Problem >>
The answer must be a single number: the count of lines in the data below that hold the word "left".
+++ Records provided
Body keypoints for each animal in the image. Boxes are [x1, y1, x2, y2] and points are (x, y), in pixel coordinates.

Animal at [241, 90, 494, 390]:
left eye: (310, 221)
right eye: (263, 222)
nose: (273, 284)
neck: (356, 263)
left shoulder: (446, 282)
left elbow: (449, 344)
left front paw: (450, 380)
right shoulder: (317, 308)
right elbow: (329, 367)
++++++
Problem solution >>
4